- _ACTION ITEM_:
Tally the lines below that include the string "profiles". Reply with the total only.

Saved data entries
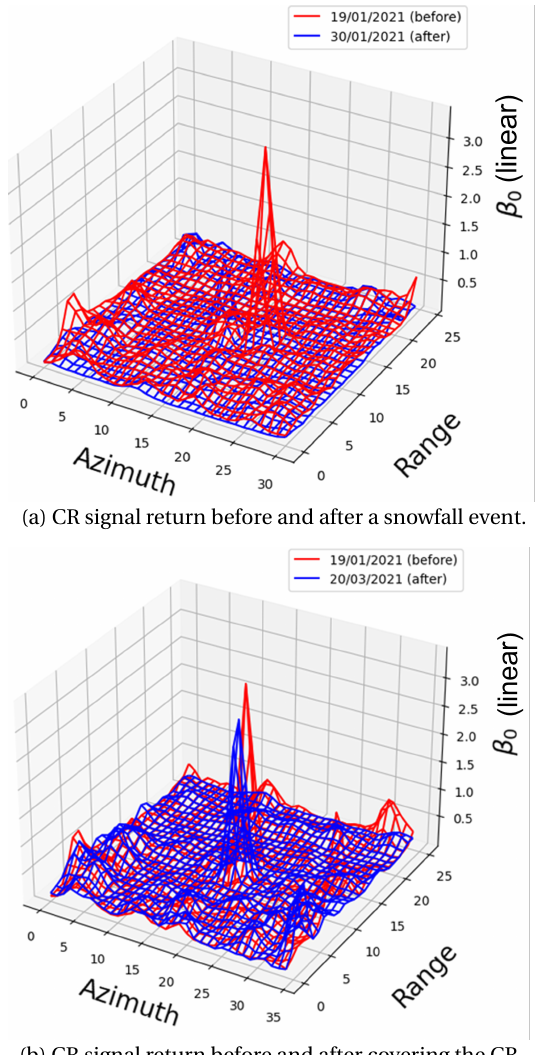
Figure 4. Tests in the Chamonix valley to check CR performance in Sentinel-1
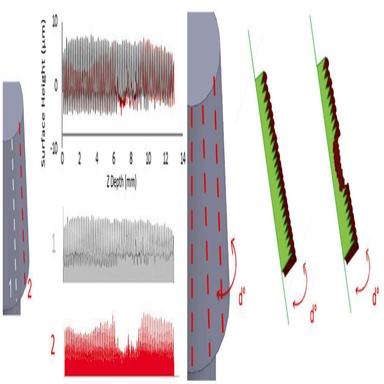
Left - Profile with no material loss (1) and profile with material loss (2) showing repair (above) Right – Projection of profiles over a partial annulus to calculate material loss.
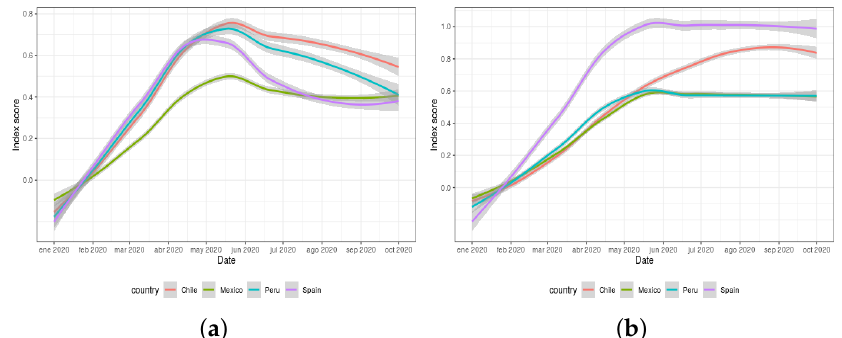
Figure 8. Response2covid19 dataset global indexes for Chile, Mexico, Peru, and Spain: ( a ) rigidity of public health index; and ( b ) economic intervention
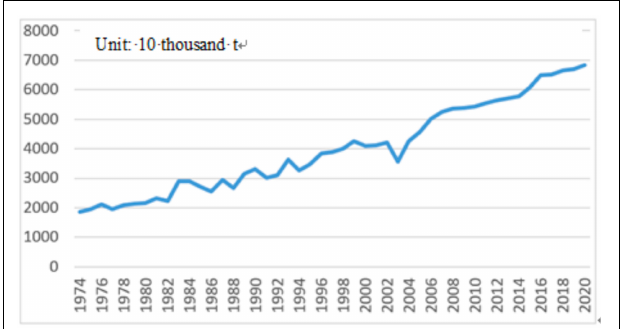
FIGURE 4 | Grain yield of Henan Province,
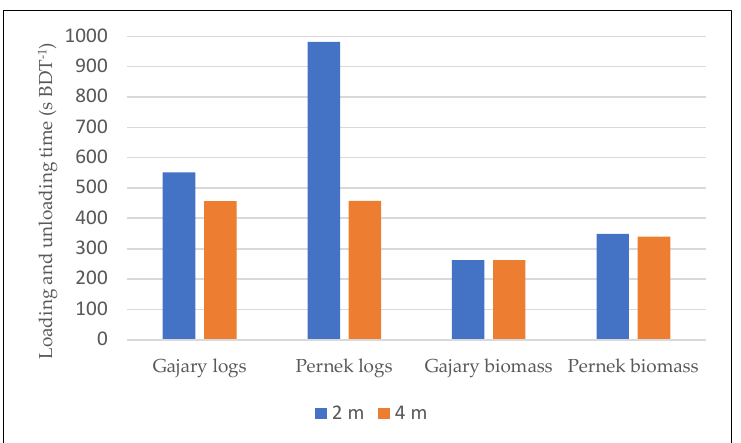
Figure 3. Loading and unloading efficiency for the two sites, log length specifications and feedstock types.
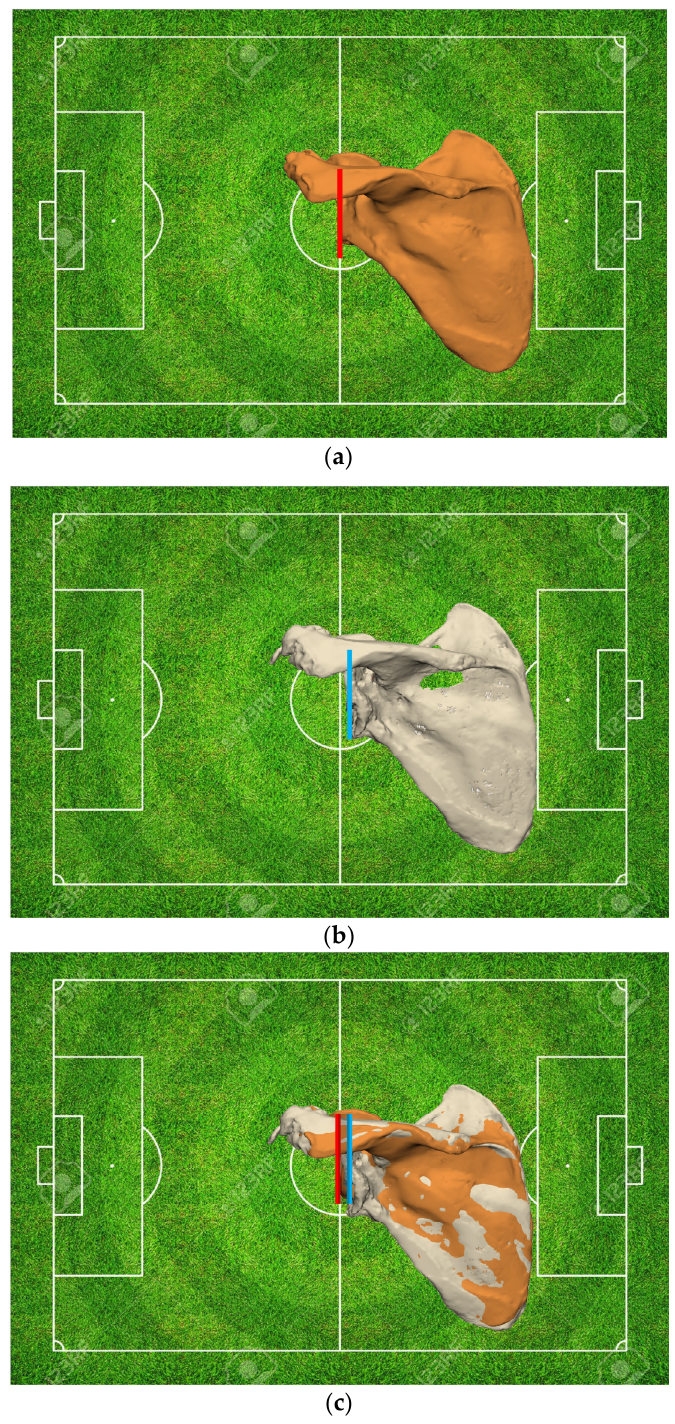
Figure 4. Evaluation of the premorbid anatomy allows to locate the native joint line (red line) ( a ) and the subsequent amount of medialization in the pathological anatomy (blue line) ( b ), thus providing information on the reconstruction necessary to restore the native joint line (distance between the blue and red lines) ( c ).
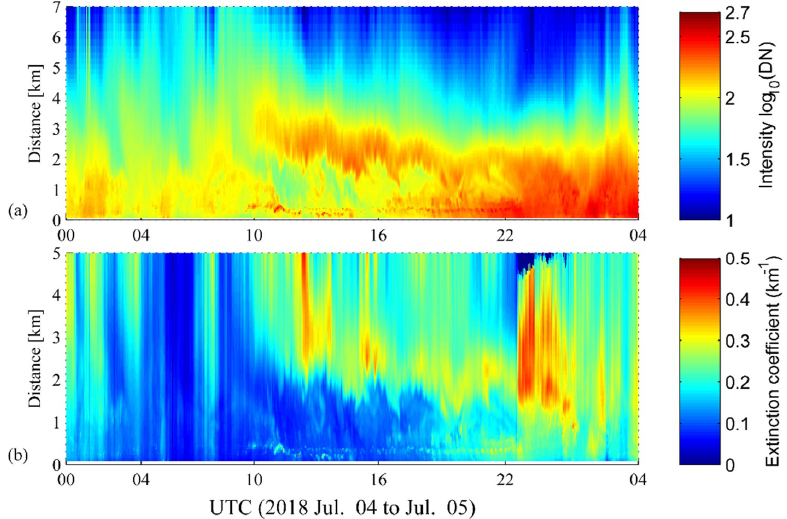
Figure 4 Temporal-spatial map of the ( a ) received signal intensity and ( b ) the atmospheric extinction coefficient. The measurements were performed on a near horizontal path with an elevation angle of 5 ° . Location of the lidar system: 38°52'46.4"N 121°31'42.1"E. The local times is 8 hours ahead of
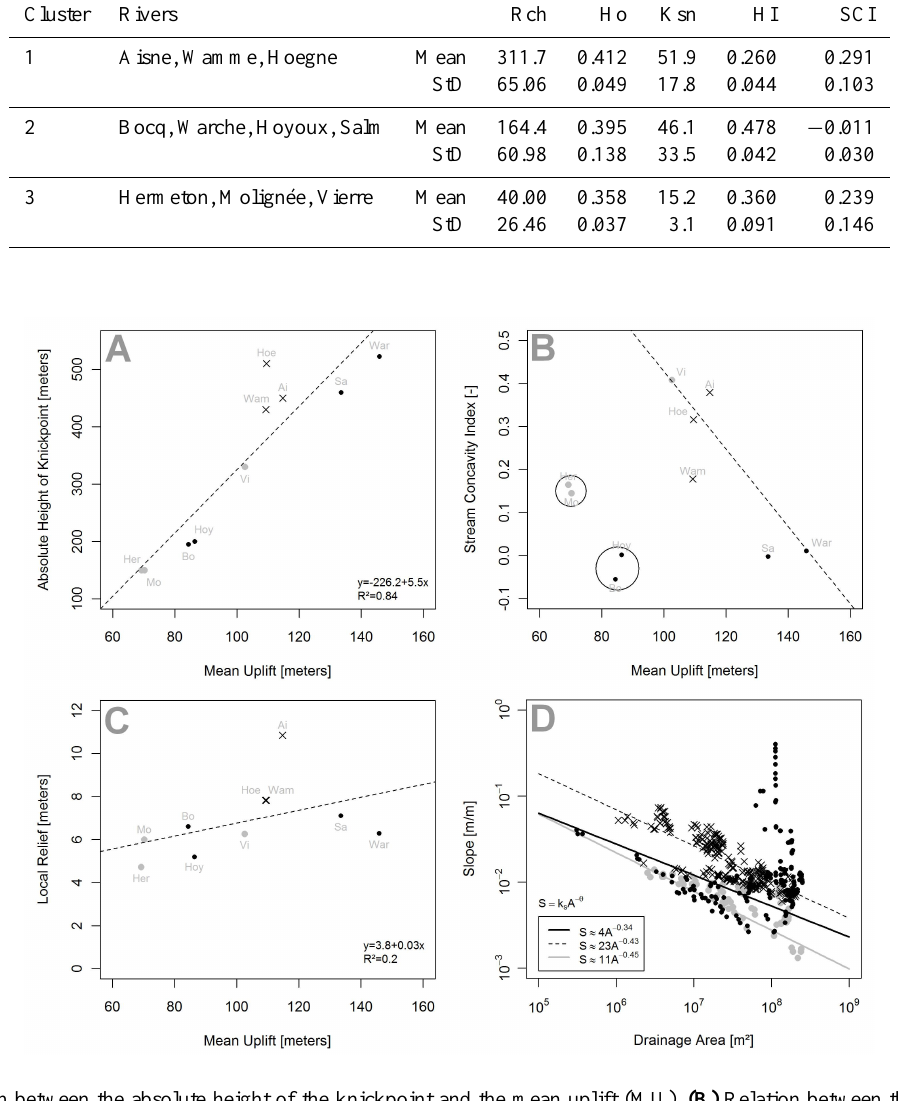
Fig. 3. (A) Relation between the absolute height of the knickpoint and the mean uplift (MU). (B) Relation between the stream concavity index and (SCI) and the mean uplift (MU). The dotted line represents the expected relationship between the two indices (C) Relation between the local relief (LRel) and the mean uplift (MU). (D) Illustration of the three cluster groups within the Slope-Area space. The black crosses represent the first cluster (Aisne, Wamme and Hoegne rivers), the black dots the second cluster (Bocq, Warche, Hoyoux and Salm rivers), and the grey dots represent the third cluster (Hermeton, Molign´ee and Vierre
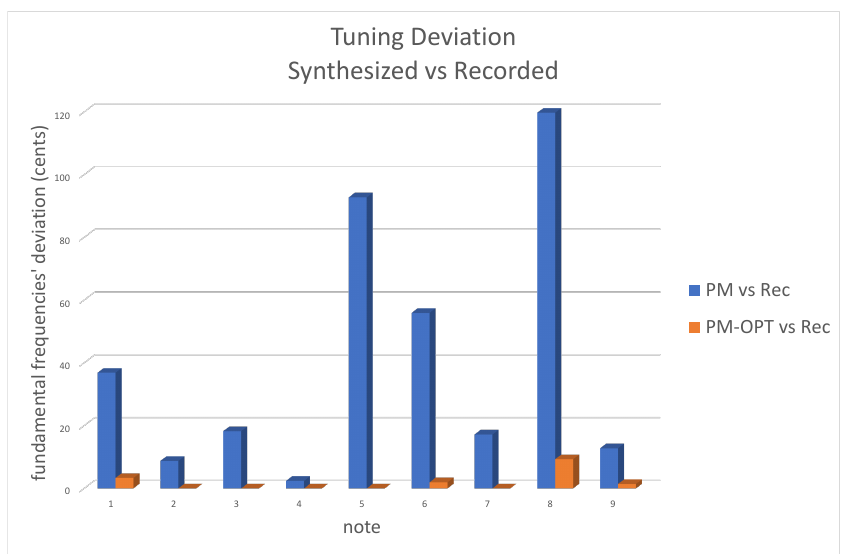
Figure 4. The average absolute deviation of the fundamental frequency of the synthesized and the recorded signals in cents in various notes for PM (blue) and PM with optimal correction factors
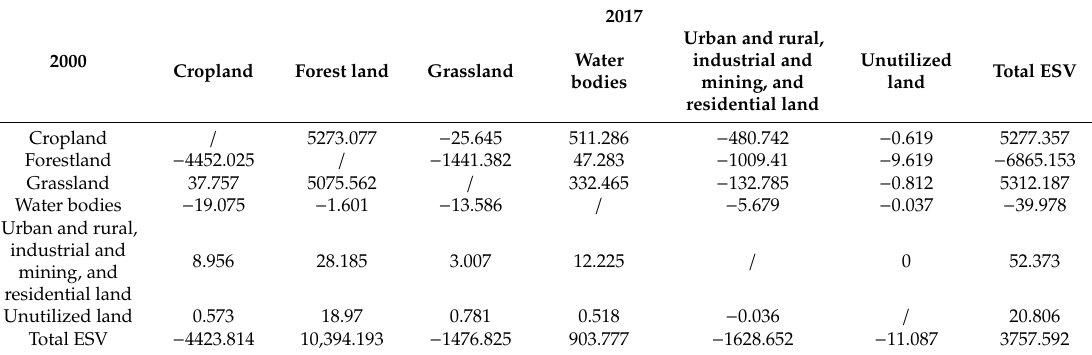
Table 2. Gains and losses matrix of ESVs (unit: 10 6 Yuan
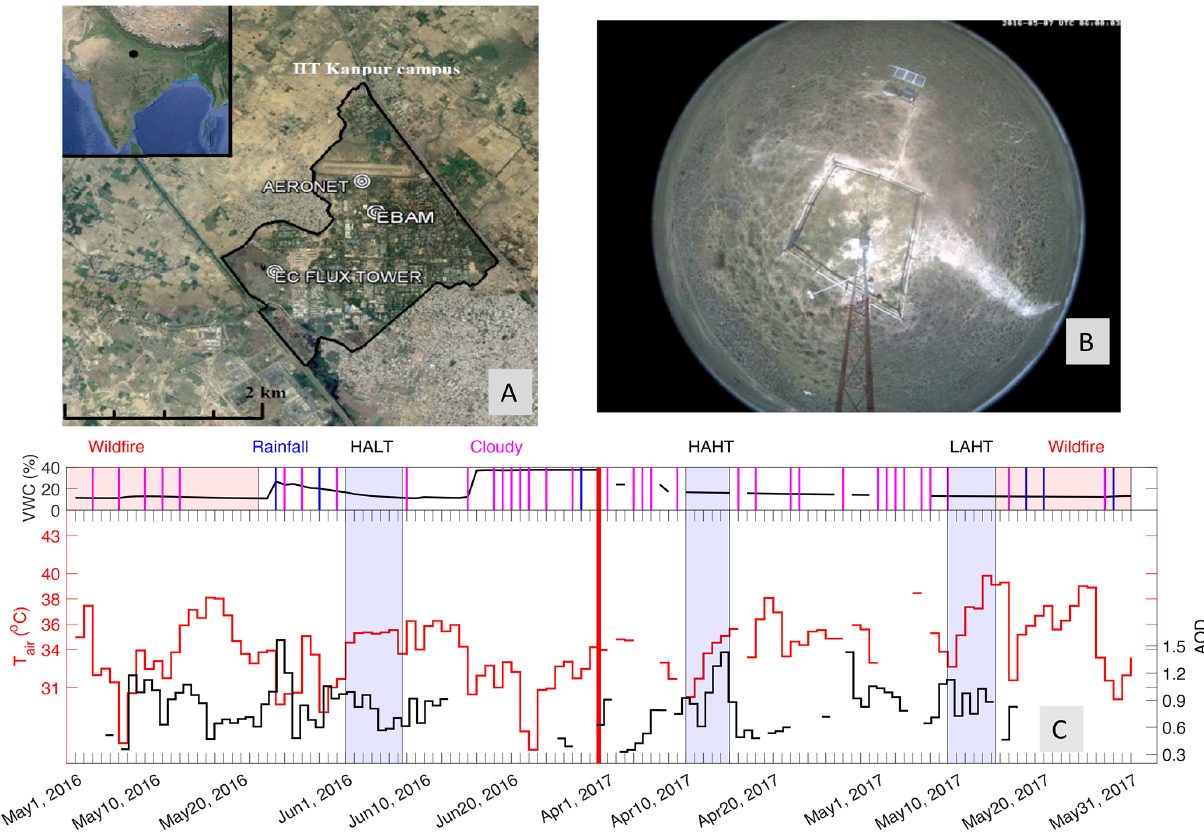
Figure 1. (a) Map showing the locations of AERONET and the eddy covariance (EC) flux tower site within the campus of the Indian Institute of Technology Kanpur (IITK). The inset map shows the location of IITK (black dot) in the central Gangetic Plains. The maps are created by © Google Maps 2017. (b) Camera image of the and cover of the flux tower site during 12 May 2017. (c) The daily variation in soil moisture (VWC – volumetric water content) during our study period is shown as a black line in the upper box of the panel. The occurrences of cloudy days, rainy days, and the wildfire-affected period during April through June 2016 and 2017 is shown by magenta, blue, and pink color patches in the upper box. A cloudy day is inferred from NASA Micro-Pulse Lidar Network (MPLNET) images and AERONET observations (as defined in Sect. 2). The days bounded by straight lines depict the weekly episodes of high AOD–low T air (HALT), high AOD–high T air (HAHT), and low AOD–high T air (LAHT), respectively. Daily variation in T air and daily variation in AOD during our study period is shown as black and red lines in lower box of the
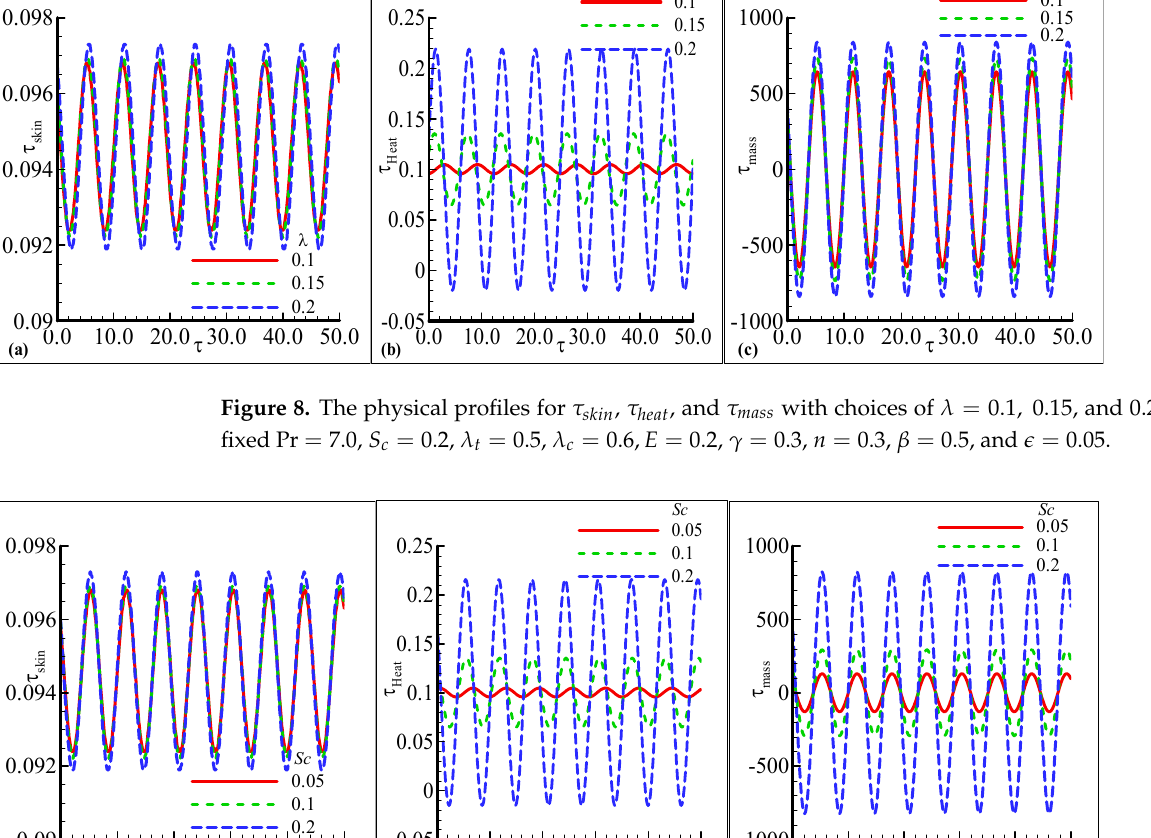
Figure 7. The physical profiles for 𝜏 (cid:3046)(cid:3038)(cid:3036)(cid:3041) , 𝜏 (cid:3035)(cid:3032)(cid:3028)(cid:3047), and 𝜏 (cid:3040)(cid:3028)(cid:3046)(cid:3046) with choices of 𝛾 (cid:3404) 0.01, 0.05, and 0.09 and fixed Pr (cid:3404) 7.0 , 𝑆 (cid:3030) (cid:3404) 0.2 , 𝜆 (cid:3047) (cid:3404) 0.2 , 𝜆 (cid:3030) (cid:3404) 0.6𝐸 (cid:3404) 0.2 , 𝑛 (cid:3404) 0.3 , 𝜆 (cid:3404) 0.2 , 𝛽 (cid:3404) 0.2, and 𝜖 (cid:3404) 0.05 .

- _ANSWER FOR THIS EXERCISE_:
2